Dutch minimum wage to increase by 7,5 percent
Prime Minister Mark Rutte and his cabinet ministers had previously agreed to a two-step increase to the Dutch minimum wage, raising it by a total of 7,5 percent over the course of 2024 and 2025. However, following the Spring Memorandum discussions between the four ruling parties, reports have emerged that the plan will be adjusted slightly due to the Netherlands’ rising inflation rate and growing labour shortage.
New information has revealed that, instead of introducing the 7,5 percent increase in two phases in 2024 and 2025, it will now be done over three phases starting in 2023. The new plan is expected to be approved by the Council of Ministers on Friday.
Unclear whether pensions in the Netherlands will also benefit
The coalition agreement stated that the cabinet didn’t plan to increase state pensions alongside the minimum wage – a decision that has faced significant criticism within parliament.

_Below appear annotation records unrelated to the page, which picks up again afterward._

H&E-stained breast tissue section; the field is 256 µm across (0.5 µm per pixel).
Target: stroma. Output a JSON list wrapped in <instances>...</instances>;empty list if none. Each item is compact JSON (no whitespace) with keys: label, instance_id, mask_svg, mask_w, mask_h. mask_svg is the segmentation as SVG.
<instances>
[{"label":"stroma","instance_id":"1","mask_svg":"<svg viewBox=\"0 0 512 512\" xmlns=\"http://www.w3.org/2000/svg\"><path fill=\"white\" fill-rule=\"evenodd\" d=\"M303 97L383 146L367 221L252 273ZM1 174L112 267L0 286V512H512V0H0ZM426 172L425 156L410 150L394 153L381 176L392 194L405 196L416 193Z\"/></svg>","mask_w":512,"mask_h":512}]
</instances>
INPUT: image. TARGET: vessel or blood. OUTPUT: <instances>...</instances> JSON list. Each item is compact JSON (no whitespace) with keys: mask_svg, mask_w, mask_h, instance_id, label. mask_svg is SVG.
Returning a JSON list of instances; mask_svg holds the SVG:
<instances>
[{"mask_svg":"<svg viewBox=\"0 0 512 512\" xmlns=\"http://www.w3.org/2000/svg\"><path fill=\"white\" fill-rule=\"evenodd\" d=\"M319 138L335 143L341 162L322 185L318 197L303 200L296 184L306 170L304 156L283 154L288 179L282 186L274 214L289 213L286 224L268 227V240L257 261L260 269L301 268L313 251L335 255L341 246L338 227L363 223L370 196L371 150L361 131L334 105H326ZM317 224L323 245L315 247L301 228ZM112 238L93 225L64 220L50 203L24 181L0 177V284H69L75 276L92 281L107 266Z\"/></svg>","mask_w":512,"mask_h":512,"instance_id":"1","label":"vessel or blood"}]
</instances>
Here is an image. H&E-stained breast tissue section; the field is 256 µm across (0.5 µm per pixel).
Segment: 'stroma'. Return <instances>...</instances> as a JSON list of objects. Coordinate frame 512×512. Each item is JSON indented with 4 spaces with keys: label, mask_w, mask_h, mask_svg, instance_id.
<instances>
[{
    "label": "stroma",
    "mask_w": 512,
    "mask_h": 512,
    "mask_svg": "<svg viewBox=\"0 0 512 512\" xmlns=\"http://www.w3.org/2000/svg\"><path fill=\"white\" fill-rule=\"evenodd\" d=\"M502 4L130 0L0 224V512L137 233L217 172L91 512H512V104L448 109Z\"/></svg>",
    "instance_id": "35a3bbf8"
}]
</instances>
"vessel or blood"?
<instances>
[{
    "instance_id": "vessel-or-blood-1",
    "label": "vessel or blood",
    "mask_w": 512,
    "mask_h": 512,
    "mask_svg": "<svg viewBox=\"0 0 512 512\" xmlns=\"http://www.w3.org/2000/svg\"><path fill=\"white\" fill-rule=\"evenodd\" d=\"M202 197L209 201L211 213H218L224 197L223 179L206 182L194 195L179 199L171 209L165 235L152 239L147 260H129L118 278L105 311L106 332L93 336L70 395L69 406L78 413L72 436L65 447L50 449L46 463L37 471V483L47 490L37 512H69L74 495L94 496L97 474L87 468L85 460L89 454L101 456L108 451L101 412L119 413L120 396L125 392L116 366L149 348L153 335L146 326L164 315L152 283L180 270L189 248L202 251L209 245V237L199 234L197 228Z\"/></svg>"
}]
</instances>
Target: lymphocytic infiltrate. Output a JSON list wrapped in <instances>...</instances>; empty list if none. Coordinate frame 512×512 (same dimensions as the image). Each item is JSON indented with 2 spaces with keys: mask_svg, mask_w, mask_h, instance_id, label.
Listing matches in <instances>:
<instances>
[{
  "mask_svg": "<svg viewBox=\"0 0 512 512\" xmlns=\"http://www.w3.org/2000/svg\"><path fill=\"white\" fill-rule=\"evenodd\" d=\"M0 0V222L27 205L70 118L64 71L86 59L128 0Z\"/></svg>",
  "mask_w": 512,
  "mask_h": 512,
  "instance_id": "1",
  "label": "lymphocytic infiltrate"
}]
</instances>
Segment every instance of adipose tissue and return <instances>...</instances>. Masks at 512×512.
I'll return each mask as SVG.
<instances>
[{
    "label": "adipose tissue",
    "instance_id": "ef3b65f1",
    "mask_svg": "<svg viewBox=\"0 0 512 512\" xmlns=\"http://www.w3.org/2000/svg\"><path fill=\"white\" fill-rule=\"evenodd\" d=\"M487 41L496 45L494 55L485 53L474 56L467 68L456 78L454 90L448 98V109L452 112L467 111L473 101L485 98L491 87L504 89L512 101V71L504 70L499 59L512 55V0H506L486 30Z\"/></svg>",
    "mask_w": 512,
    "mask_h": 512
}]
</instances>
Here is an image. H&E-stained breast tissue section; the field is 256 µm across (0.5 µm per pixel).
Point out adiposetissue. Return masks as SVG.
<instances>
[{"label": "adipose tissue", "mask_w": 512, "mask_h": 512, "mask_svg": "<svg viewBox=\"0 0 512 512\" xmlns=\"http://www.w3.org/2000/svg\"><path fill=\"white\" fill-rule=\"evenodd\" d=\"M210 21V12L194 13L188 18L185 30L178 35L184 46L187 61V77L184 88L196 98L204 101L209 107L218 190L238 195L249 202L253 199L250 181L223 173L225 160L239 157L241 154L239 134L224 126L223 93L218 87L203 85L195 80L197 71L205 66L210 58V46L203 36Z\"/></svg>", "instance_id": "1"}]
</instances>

Under the new plan, NOS reports that the first step will see pensions increase in line with the minimum wage. It’s unclear whether the same will be true for the second and third stages in 2024 and 2025.
The left-leaning parties in the House of Representatives (Tweede Kamer), GroenLinks and the Labour Party (PvdA), have asked the cabinet to increase the national minimum wage substantially, and it’s unclear whether the 7,5 percent increase will be deemed sufficient.
Dutch government to introduce cap for 30% ruling
For the past several weeks, members of the government have been discussing the 2022 Spring Memorandum (voorjaarsnota), which is to be presented to the Tweede Kamer at the beginning of June. While the Prime Minister has refused to confirm which policies will be featured in his cabinet’s budget plan, earlier reports have suggested that higher wealth and business taxes are likely.
It also appears that the government will amend the current 30% ruling policy for expats. Rumours that the policy would be scrapped completely have been circulating for weeks, but RTL Nieuws reports that tax benefit will only apply to expats who earn a maximum of 216.000 euros.